Mohon tunggu...
Adjat R. Sudradjat
Adjat R. Sudradjat Mohon Tunggu... Penulis - Panggil saya Kang Adjat saja

Meskipun sudah tidak muda, tapi semangat untuk terus berkarya dan memberi manfaat masih menyala dalam diri seorang tua

Selanjutnya

Tutup

Sosbud Pilihan

Ritual Perzinahan Demi Kekayaan yang Dilegalkan

23 November 2014   03:47 Diperbarui: 17 Juni 2015   17:05 1462
+
Laporkan Konten
Laporkan Akun
Kompasiana adalah platform blog. Konten ini menjadi tanggung jawab bloger dan tidak mewakili pandangan redaksi Kompas.
Lihat foto
Sosbud. Sumber ilustrasi: KOMPAS.com/Pesona Indonesia

Sepertinya ritual sex di gunung Kemukus, Sragen, Jawa Tengah kembali menjadi buah bibir hingga mendunia setelah diangkat jurnalis asing, Patrick Abboud, dan disiarkan di stasiun televisi Australia, SBS dalam program Dateline di SBS One yang berjudul "Sex Mountain"One. Dan dikutip oleh situs berita Daily Mail.

◇ ◇ ◇ ◇ ◇

▸ **TUGAS ANDA**
Menurut teks tentang ritual di Gunung Kemukus, stasiun televisi Australia apa yang menyiarkan liputan Patrick Abboud? Jawablah hanya berdasarkan teks ini.

▸ **DATA YANG DIBERIKAN**

◇ ◇ ◇ ◇ ◇

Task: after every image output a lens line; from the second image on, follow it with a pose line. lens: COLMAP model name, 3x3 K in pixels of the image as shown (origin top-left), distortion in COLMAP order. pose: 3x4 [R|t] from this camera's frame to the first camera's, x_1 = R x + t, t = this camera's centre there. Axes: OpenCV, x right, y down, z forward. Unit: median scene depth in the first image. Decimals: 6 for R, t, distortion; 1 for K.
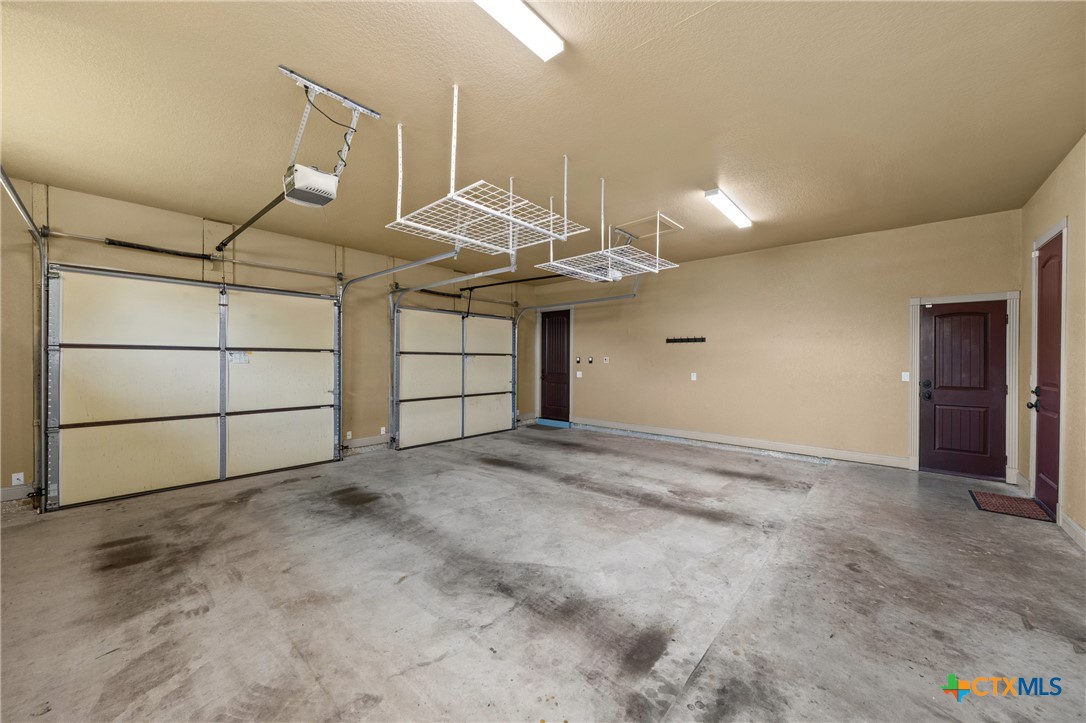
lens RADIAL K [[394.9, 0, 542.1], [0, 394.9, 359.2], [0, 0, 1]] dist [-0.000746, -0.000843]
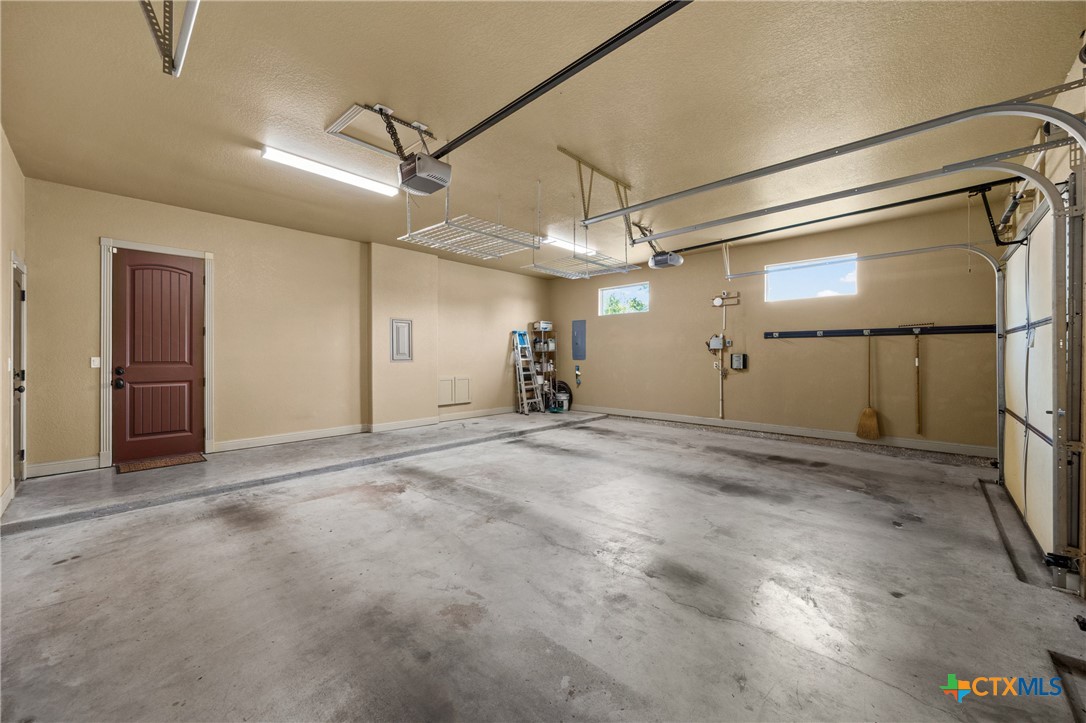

◇ ◇ ◇ ◇ ◇

▸ **JAWABAN YANG DIHARAPKAN**
SBS, dalam program Dateline di SBS One.